Une fois divisés sur ce sujet, les partenaires dirigeants d'aujourd'hui, le PDK n'exprime pas l'intérêt de faire publier la démarcation avec le Monténégro pour le vote. C'est sûr que l'enfer n'a pas les voix pour le faire. Par conséquent, ce parti, actuellement dirigé par Kadri Veseli, a choisi de ne pas marquer de progrès sur la question, comme le vise l'AAK, pour que l'accord existant soit traité pour le vote et là pour échouer.
Le député Le PDK, Zenun Pajaziti il y a longtemps, parlant de la question du Demarket, a déclaré que l'accord ne devrait pas aller au Parlement si les votes qu'il adopte ne sont pas. L'accord à venir à l'Assemblée pour s'effondrer, ce sera notre plus grande stupidité, notre Parlement et les institutions politiques”, le fonctionnaire avait dit Le PDK fait allusion à l'objectif de l'AAK que l'accord soit émis pour voter et s'effondrer.
Ramush Haradinaj, qui a prouvé que grâce à la formation d'une nouvelle commission pour le Demarketing, a convaincu les législateurs que le Kosovo perd des terres n'a pas abouti.
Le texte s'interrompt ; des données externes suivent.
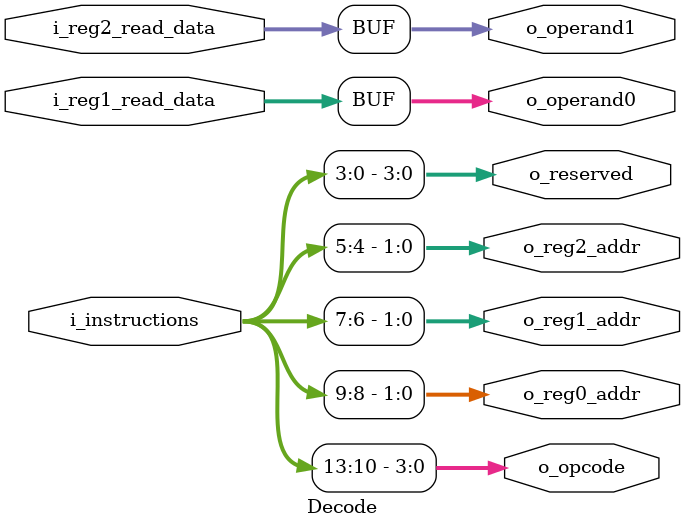
<source format=v>
`timescale 1ns / 1ps


module Decode(
    input [13:0]i_instructions,
    input [7:0] i_reg1_read_data, i_reg2_read_data,
    output reg [3:0] o_opcode,
    output reg [1:0] o_reg0_addr,
    output reg [1:0] o_reg1_addr,
    output reg [1:0] o_reg2_addr, 
    output reg [3:0] o_reserved,
    output reg[7:0] o_operand0, o_operand1 
    );
    
    //combinational logic deriving operands from instructions
    always @(*) begin 
        //default values first
        o_opcode = 4'b0;
        o_reg0_addr = 2'b0;
        o_reg1_addr = 2'b0;
        o_reg2_addr = 2'b0;
        o_reserved = 4'b0;
        o_operand0 = 8'b0;
        o_operand1 = 8'b0;
        
        //data input from registers
        o_operand0 = i_reg1_read_data;
        o_operand1 = i_reg2_read_data;
        o_opcode = i_instructions[13:10]; 
        o_reg0_addr = i_instructions[9:8]; 
        o_reg1_addr = i_instructions[7:6];
        o_reg2_addr = i_instructions[5:4];
        o_reserved = i_instructions[3:0];
        
    end 
    
  /*  always @(posedge clk or posedge reset)begin
        if(reset) begin
            Opcode <= 4'b0; 
            Reg0 <= 2'b0; 
            Reg1 <= 2'b0;
            Reg2 <=2'b0; 
            reserved <= 2'b0; 
            Operand0 <= 8'b0; 
            Operand1 <= 8'b0;
        end else begin
            Opcode <= instructions[13:10]; 
            Reg0 <= instructions[9:8];
            Reg1 <= instructions[7:6] ;
            Reg2 <= instructions[5:4];
            reserved <= instructions[3:0];
            Operand0 <= Reg1_data; 
            Operand1 <= Reg2_data;
        end
    
    end
    */
    
endmodule

</source>
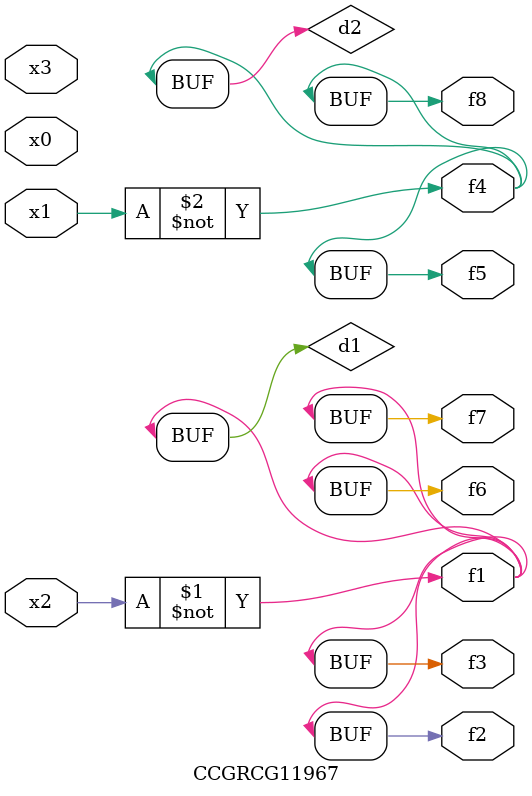
<source format=v>
module CCGRCG11967(
	input x0, x1, x2, x3,
	output f1, f2, f3, f4, f5, f6, f7, f8
);

	wire d1, d2;

	xnor (d1, x2);
	not (d2, x1);
	assign f1 = d1;
	assign f2 = d1;
	assign f3 = d1;
	assign f4 = d2;
	assign f5 = d2;
	assign f6 = d1;
	assign f7 = d1;
	assign f8 = d2;
endmodule

</source>
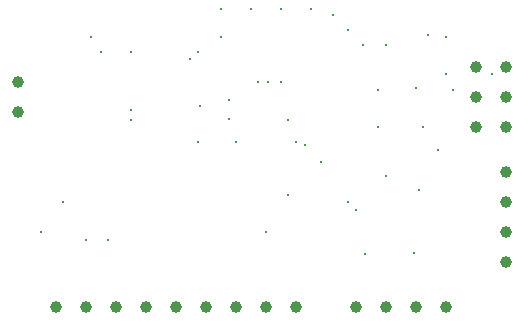
<source format=gbr>
%TF.GenerationSoftware,KiCad,Pcbnew,9.0.4*%
%TF.CreationDate,2025-09-30T03:15:34+08:00*%
%TF.ProjectId,MCU Datalogger,4d435520-4461-4746-916c-6f676765722e,1*%
%TF.SameCoordinates,Original*%
%TF.FileFunction,Plated,1,2,PTH,Drill*%
%TF.FilePolarity,Positive*%
%FSLAX46Y46*%
G04 Gerber Fmt 4.6, Leading zero omitted, Abs format (unit mm)*
G04 Created by KiCad (PCBNEW 9.0.4) date 2025-09-30 03:15:34*
%MOMM*%
%LPD*%
G01*
G04 APERTURE LIST*
%TA.AperFunction,ViaDrill*%
%ADD10C,0.300000*%
%TD*%
%TA.AperFunction,ComponentDrill*%
%ADD11C,1.000000*%
%TD*%
G04 APERTURE END LIST*
D10*
X93345000Y-78105000D03*
X95250000Y-75565000D03*
X97155000Y-78740000D03*
X97611473Y-61560000D03*
X98425000Y-62865000D03*
X99060000Y-78740000D03*
X100965000Y-62865000D03*
X100965000Y-67779997D03*
X100965000Y-68580000D03*
X105938235Y-63393235D03*
X106680000Y-62865000D03*
X106680000Y-70485000D03*
X106786765Y-67416765D03*
X108585000Y-59220000D03*
X108585000Y-61595000D03*
X109255000Y-66900227D03*
X109255000Y-68500226D03*
X109855000Y-70485000D03*
X111175000Y-59227074D03*
X111760000Y-65405000D03*
X112395000Y-78105000D03*
X112560003Y-65405000D03*
X113665000Y-59220000D03*
X113665000Y-65405000D03*
X114300000Y-68580000D03*
X114300000Y-74930000D03*
X114935000Y-70485000D03*
X115708660Y-70688604D03*
X116255000Y-59227074D03*
X117100735Y-72129265D03*
X118110000Y-59690000D03*
X119352863Y-75568676D03*
X119380000Y-60960000D03*
X120015000Y-76200000D03*
X120650000Y-62230000D03*
X120756765Y-79903235D03*
X121920000Y-66040000D03*
X121920000Y-69215000D03*
X122555000Y-62230000D03*
X122555000Y-73330265D03*
X124968000Y-79883000D03*
X125095000Y-65886000D03*
X125349000Y-74549000D03*
X125730000Y-69215000D03*
X126150764Y-61380764D03*
X127000000Y-71120000D03*
X127635000Y-61595000D03*
X127635000Y-64686000D03*
X128270000Y-66040000D03*
X131520002Y-64686000D03*
D11*
%TO.C,BT1*%
X91440000Y-65400000D03*
X91440000Y-67940000D03*
%TO.C,J1*%
X94615000Y-84455000D03*
X97155000Y-84455000D03*
X99695000Y-84455000D03*
X102235000Y-84455000D03*
X104775000Y-84455000D03*
X107315000Y-84455000D03*
X109855000Y-84455000D03*
X112395000Y-84455000D03*
X114935000Y-84455000D03*
%TO.C,J3*%
X120015000Y-84455000D03*
X122555000Y-84455000D03*
X125095000Y-84455000D03*
X127635000Y-84455000D03*
%TO.C,J4*%
X130170000Y-64135000D03*
X130170000Y-66675000D03*
X130170000Y-69215000D03*
X132710000Y-64135000D03*
X132710000Y-66675000D03*
X132710000Y-69215000D03*
%TO.C,J2*%
X132715000Y-73025000D03*
X132715000Y-75565000D03*
X132715000Y-78105000D03*
X132715000Y-80645000D03*
M02*

</source>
Annie pourquoi, le premier ministre avait dit qu'en janvier 2018, l'accord sera voté au Parlement. Cependant, il en a été de même pour les documents Bullics Speed qui ont été soumis à la Commission des affaires étrangères pour examen, puis envoyés à la présidence du Parlement pour qu'elle les mette à l'ordre du jour.
Pour remédier à cette situation, il est également question d'un accord de consensus, la responsabilité que le Président Fatmir Limaj a assumée. Il a averti qu'une version serait publiée devant les législateurs du pays, applaudissant tous. Mais Express avait appris que l'accord actuel serait ajouté à une lettre d'engagement commune et que, dans un délai donné, les deux pays ouvriraient des pourparlers pour corriger l'accord en cas de conflit.
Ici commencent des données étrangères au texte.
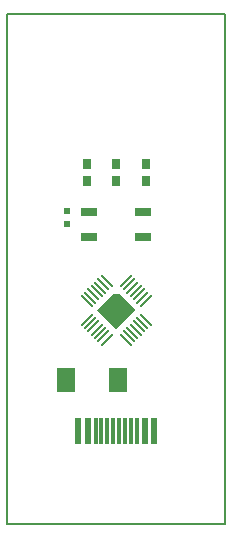
<source format=gbr>
G71*
G90*
G04 Quadcept GERBER*
%MOMM*%
%FSLAX44Y44*%
%ADD10C,0.2*%
%ADD11R,0.6X0.6*%
%AMT12*0 Rectangle 45*21,1,0.2,1.35,0,0,45*%
%ADD12T12*%
%AMT13*0 Rectangle 135*21,1,0.2,1.35,0,0,135*%
%ADD13T13*%
%AMT14*0 Rectangle 225*21,1,0.2,1.35,0,0,225*%
%ADD14T14*%
%AMT15*0 Rectangle 315*21,1,0.2,1.35,0,0,315*%
%ADD15T15*%
%ADD16R,0.3X2.3*%
%ADD17R,0.6X2.3*%
%ADD18R,0.8X0.9*%
%ADD19R,1.45X0.65*%
%ADD20R,1.45X0.65*%
%ADD21R,1.5X2*%
G75*
G36*
G01X-16263Y-35000D02*
G01X0000Y-51263D01*
G01X16263Y-35000D01*
G01X2828Y-21565D01*
G01X-2828Y-21565D01*
G01X-16263Y-35000D01*
G37*
G54D10*
G01X-92710Y-215900D02*
G01X92290Y-215900D01*
G01X92290Y-215900D02*
G01X92290Y215900D01*
G01X92290Y215900D02*
G01X-92710Y215900D01*
G01X-92710Y215900D02*
G01X-92710Y-215900D01*
G54D11*
X-41392Y38208D03*
Y49208D03*
G54D12*
X7955Y-59926D03*
X10783Y-57097D03*
X13612Y-54269D03*
X16440Y-51440D03*
X19269Y-48612D03*
X22097Y-45783D03*
X24926Y-42955D03*
G54D13*
X24926Y-27045D03*
X22097Y-24217D03*
X19269Y-21388D03*
X16440Y-18560D03*
X13612Y-15731D03*
X10783Y-12903D03*
X7955Y-10074D03*
G54D14*
X-24926Y-27045D03*
X-22097Y-24217D03*
X-19269Y-21388D03*
X-16440Y-18560D03*
X-13612Y-15731D03*
X-10783Y-12903D03*
X-7955Y-10074D03*
G54D15*
X-7955Y-59926D03*
X-10783Y-57097D03*
X-13612Y-54269D03*
X-16440Y-51440D03*
X-19269Y-48612D03*
X-22097Y-45783D03*
X-24926Y-42955D03*
G54D16*
X-17500Y-137000D03*
X-12500D03*
X-7500D03*
X-2500D03*
X2500D03*
X7500D03*
X12500D03*
X17500D03*
G54D17*
X-32000Y-137000D03*
X-24000D03*
X24000D03*
X32000D03*
G54D18*
X-25000Y74200D03*
X0000D03*
X25000D03*
X-25000Y89200D03*
X0000D03*
X25000D03*
G54D19*
X-22750Y26750D03*
Y48250D03*
G54D20*
X22750Y26750D03*
Y48250D03*
G54D21*
X-42787Y-94325D03*
X1213D03*
M02*

</source>
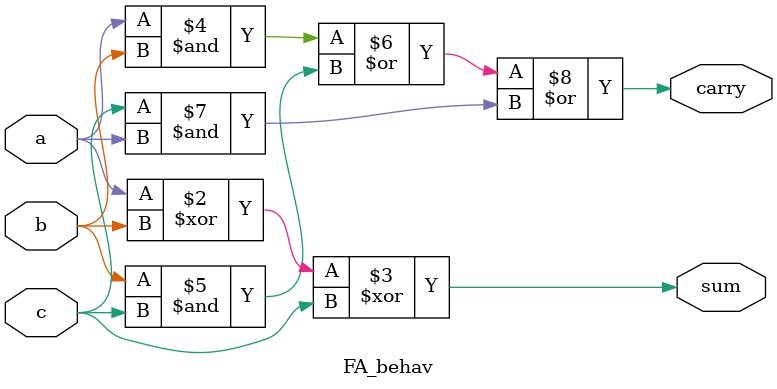
<source format=v>
`timescale 1ns / 1ps


module FA_behav(
    input a,b,c,
    output reg sum,carry
    );
    always@(*)
    begin
    sum = a ^ b ^ c;
    carry = (a & b)|(b & c)|(c & a);
    end
endmodule

</source>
Que le Monténégro se conforme à cette proposition reste à voir le 6 février, le jour où il se rendra même au Kosovo, le premier ministre de cet État, à l'invitation de Ramush Haradinaj. Cependant, du connaisseur politique ou de l'arrivée de Dusko Markovic résoudra l'impasse dans laquelle se trouve le pays comme cause de l'accord.
L'une des raisons du PDK, qui, bien que dans la coalition avec le parti d'Isa Mustaf, a décidé de soutenir la motion initiée par l'opposition qui a abouti à sa chute et à son entrée aux élections, a été l'avant-garde de grands sujets comme le Demarketing avec le Monténégro.
À l'époque, le gouvernement était confronté à l'un des scénarios les plus sérieux. Quoi qu'il en soit, le LDK, qui était derrière l'accord, a déclaré que le Kosovo ne perd pas un millimètre de terre, se bat maintenant. PDK pour avancer avec exactement la démarcation.
Le leader du LDK a promis Le PDK vote son parti pro-demarketing, s'il parvient à faire 61 députés qui seraient en faveur de l'accord. Toutefois, la démarcation, qui est l ' une des dernières conditions pour le Kosovo, qui consiste à retirer le pays du régime des visas et de l ' isolement, demeure l ' appel constant des pays amis à cette situation dès que la solution est apportée.